=== Try it ===
Your answer must consist of every line from the data below that includes the word "Terranova".

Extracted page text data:
- Opening Delimiter -
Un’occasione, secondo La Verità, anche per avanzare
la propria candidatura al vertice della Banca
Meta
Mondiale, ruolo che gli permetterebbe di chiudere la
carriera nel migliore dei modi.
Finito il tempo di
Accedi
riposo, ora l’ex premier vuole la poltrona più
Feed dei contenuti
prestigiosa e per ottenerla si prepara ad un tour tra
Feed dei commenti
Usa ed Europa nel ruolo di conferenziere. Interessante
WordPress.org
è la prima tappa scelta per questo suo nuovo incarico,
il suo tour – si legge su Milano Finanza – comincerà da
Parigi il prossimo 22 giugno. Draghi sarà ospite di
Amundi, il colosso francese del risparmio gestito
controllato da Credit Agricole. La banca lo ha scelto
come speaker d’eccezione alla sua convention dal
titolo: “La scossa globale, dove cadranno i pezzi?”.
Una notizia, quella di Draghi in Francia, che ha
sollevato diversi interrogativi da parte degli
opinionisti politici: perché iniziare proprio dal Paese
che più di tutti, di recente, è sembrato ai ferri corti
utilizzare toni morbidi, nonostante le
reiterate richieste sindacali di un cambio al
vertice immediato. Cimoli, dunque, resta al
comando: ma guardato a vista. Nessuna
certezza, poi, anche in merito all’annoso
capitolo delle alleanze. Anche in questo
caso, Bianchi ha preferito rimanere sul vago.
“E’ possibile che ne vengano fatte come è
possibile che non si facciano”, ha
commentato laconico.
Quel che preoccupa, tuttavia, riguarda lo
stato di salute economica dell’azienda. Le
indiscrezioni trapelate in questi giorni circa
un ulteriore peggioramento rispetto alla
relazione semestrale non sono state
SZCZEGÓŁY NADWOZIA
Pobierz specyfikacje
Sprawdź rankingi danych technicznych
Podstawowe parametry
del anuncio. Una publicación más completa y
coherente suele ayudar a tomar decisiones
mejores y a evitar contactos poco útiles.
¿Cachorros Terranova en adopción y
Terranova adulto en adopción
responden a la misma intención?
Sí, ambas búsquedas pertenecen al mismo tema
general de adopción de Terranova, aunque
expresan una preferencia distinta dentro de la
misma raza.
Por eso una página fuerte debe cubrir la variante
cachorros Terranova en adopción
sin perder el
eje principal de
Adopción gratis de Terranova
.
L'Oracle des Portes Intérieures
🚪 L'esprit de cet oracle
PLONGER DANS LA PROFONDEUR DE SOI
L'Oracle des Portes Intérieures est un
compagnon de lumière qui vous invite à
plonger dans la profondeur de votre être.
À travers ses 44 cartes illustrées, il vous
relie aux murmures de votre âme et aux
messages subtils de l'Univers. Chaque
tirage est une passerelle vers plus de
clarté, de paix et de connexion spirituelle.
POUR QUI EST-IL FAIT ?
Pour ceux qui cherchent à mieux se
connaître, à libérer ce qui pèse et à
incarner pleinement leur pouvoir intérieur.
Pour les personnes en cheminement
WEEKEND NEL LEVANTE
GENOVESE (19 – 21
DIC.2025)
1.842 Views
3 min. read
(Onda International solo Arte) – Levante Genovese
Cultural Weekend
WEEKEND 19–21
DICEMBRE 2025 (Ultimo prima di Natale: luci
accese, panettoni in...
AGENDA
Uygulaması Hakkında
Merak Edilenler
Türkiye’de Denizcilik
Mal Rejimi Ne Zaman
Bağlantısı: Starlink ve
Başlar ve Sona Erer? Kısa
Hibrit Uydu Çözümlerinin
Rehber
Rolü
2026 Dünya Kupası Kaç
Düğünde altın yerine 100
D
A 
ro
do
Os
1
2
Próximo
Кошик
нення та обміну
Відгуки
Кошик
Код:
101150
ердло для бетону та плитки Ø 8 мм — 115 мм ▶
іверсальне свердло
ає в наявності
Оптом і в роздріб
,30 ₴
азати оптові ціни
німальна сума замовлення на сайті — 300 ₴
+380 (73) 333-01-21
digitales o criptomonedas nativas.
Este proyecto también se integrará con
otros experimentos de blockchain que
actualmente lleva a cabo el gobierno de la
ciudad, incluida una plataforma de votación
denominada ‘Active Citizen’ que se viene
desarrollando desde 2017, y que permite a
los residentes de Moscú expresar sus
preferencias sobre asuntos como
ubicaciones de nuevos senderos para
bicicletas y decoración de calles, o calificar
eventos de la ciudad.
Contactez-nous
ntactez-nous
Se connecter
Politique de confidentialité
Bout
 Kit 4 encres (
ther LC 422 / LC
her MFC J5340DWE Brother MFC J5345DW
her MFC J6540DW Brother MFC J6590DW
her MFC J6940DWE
- Closing Delimiter -
=== Exercise output ===
¿Cachorros Terranova en adopción y
Terranova adulto en adopción
general de adopción de Terranova, aunque
cachorros Terranova en adopción
Adopción gratis de Terranova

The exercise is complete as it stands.